The combination of the Functional Groups (Golkar) and Great Indonesia Movement (Gerindra) parties, the two largest parties in Prabowo's coalition government, should be enough to ensure changes in the way local elections will be run in 2029. The coalition controls over 80 percent of the seats in the House of Representatives.
The issue was broached during Golkar's 61st anniversary in Jakarta on Dec. 5 when Prabowo, chair and founder of Gerindra, in a speech, welcomed Golkar's proposal to change the regional electoral system, citing the huge costs of the direct mechanism, estimated at Rp 37 trillion (US$2.2 billion) for the regional elections last year.
Golkar chair Bahlil Lahadalia said his party has helped draft the bill on the new law governing the regional electoral system, and it is now ready to be presented to the House for deliberation.
With Prabowo's ruling coalition controlling more than 80 percent of the 580 seats in the House, the bill will likely be given a swift passage, never mind what the Indonesian Democratic Party of Struggle (PDIP), the lone opposition, think.
This means that in 2029, all the heads of the regional governments, at provincial, regency and city levels, would be elected by the local legislative councils and no longer by the people as has been the practice in post-Soeharto Indonesia since the turn of the millennium.
Critics say this indirect system will take power out of people's hands and put it to elected politicians in the local legislative councils. Real power then rests in the hands of the chairs of the highly centralized political parties who control the legislators.
Going by the experience of the Soeharto regime, the incumbent president, using carrots and sticks, would have no trouble controlling the political parties in Jakarta to ensure favorable outcomes in most, if not all the local elections.
The direct election mechanism was introduced, for both regional and national elections, as part of the political reforms after the collapse of the corrupt Soeharto regime in 1999.
The direct mechanism is also seen as part and parcel of the political consensus to decentralize power out of Jakarta and give it to the region, including their people.

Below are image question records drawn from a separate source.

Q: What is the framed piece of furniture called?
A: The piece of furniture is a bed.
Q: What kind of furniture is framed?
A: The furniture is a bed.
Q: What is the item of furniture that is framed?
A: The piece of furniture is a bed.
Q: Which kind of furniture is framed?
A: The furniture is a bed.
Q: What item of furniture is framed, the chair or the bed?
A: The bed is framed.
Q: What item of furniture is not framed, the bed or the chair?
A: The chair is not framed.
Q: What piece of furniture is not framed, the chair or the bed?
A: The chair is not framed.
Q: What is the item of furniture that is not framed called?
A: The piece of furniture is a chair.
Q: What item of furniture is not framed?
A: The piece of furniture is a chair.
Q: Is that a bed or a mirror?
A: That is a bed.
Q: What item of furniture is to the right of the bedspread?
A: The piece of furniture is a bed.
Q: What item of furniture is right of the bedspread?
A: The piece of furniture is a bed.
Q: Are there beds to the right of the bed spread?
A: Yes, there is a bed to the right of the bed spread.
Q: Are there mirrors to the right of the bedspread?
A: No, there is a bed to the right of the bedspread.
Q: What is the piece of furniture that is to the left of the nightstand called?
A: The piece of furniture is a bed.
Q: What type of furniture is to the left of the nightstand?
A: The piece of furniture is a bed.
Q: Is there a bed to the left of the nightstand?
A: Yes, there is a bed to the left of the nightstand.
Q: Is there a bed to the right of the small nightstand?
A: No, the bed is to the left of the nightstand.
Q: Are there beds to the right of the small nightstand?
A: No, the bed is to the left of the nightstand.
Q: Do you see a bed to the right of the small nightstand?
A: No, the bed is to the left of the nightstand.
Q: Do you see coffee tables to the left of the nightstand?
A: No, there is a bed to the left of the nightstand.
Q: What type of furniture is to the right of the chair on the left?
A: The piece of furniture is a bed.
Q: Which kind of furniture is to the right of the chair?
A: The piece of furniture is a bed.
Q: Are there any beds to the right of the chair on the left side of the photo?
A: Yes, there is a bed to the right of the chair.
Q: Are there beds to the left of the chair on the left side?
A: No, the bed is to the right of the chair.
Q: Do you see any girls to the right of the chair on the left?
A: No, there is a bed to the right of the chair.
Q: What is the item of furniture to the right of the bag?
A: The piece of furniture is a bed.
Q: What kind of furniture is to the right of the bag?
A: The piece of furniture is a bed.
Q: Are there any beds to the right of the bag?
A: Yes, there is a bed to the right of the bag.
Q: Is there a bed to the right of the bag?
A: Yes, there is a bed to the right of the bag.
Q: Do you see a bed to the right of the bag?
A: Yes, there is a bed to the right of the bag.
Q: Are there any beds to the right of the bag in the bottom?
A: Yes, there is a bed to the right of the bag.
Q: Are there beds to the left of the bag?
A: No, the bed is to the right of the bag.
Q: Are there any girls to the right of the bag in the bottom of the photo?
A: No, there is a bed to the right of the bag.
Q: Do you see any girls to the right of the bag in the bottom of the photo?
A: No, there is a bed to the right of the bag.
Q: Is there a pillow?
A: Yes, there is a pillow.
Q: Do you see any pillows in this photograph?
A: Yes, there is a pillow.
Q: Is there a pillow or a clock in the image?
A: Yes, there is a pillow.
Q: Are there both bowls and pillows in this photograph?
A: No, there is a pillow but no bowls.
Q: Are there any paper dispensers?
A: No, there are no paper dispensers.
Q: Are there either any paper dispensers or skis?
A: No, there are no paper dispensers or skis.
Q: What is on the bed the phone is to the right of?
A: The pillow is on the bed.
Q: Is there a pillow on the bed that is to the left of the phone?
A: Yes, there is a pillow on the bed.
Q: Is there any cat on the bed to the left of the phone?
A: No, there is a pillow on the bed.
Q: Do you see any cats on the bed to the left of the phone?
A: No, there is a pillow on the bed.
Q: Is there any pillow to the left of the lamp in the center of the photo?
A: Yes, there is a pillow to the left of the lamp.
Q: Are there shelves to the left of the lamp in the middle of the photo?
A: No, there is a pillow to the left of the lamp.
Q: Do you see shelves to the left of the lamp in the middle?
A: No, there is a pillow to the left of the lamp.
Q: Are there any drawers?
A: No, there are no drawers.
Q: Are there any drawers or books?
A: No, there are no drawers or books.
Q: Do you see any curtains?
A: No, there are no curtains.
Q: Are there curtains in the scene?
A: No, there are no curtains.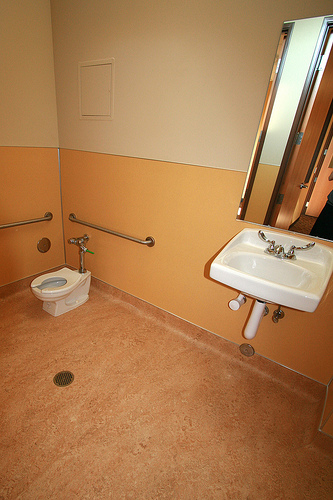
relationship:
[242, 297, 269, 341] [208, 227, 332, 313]
pipe under sink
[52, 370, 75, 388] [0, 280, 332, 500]
drain in floor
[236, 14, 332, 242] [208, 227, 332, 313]
mirror over sink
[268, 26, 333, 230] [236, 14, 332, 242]
door reflected in mirror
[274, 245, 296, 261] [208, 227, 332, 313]
faucet on sink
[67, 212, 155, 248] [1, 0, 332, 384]
railing on wall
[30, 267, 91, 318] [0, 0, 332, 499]
toilet in bathroom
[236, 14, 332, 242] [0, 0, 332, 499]
mirror in bathroom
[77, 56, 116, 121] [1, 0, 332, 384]
panel on wall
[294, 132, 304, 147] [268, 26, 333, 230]
hinge on door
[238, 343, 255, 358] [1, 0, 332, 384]
orb on wall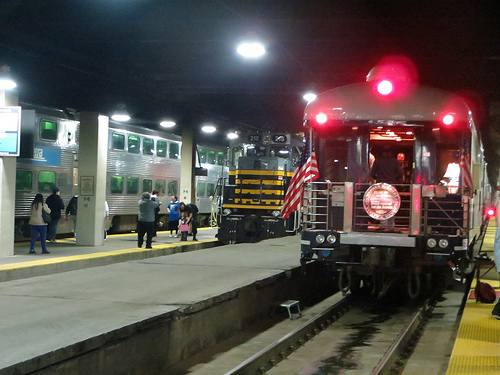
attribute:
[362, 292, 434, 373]
rails — metal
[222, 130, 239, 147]
light — white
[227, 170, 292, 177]
stripe — yellow and black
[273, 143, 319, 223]
flag — american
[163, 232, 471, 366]
track — metal, railway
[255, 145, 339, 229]
flag — American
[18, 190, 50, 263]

Reforming the presidential electoral system may be a tougher nut to crack, however, since the direct mechanism was written into the constitution during a series of amendments immediately after Soeharto stepped down, again for the reason to reduce some of the political power which had been concentrated in the hands of the president.
Soeharto, president from 1966 to 1998, was re-elected six times by the People's Consultative Assembly (MPR), which he controlled. He also reduced the number of political parties to three, with his own Golkar in the lead, and guaranteed automatic MPR seats for the military. In all the six elections he went through, he ran unopposed.
Amending the constitution may be tough but not at all impossible. There are already discussions about amending the constitution to restore much of the loss power into the hands of the president. One campaign is led by retired members of the Indonesian Military (TNI), including many of Prabowo's peers from his Army years.
In April, the Forum of Retired TNI Members (FPPT) issued a document entitled "TNI for the return to the 1945 Constitution", calling for the nation to go back to the system of government mandated in the original basic law introduced in 1945, the year Indonesia became an independent nation.
Prabowo's predecessor Joko Widodo tried to amend the constitution that would have allowed him to extend his rule for a third five-year term and more beyond 2024. But his coalition of multiple political parties failed to garner enough support in the MPR to launch the amendment process. Now it is Prabowo's turn to take a crack, starting with the easier one of reforming the regional electoral law.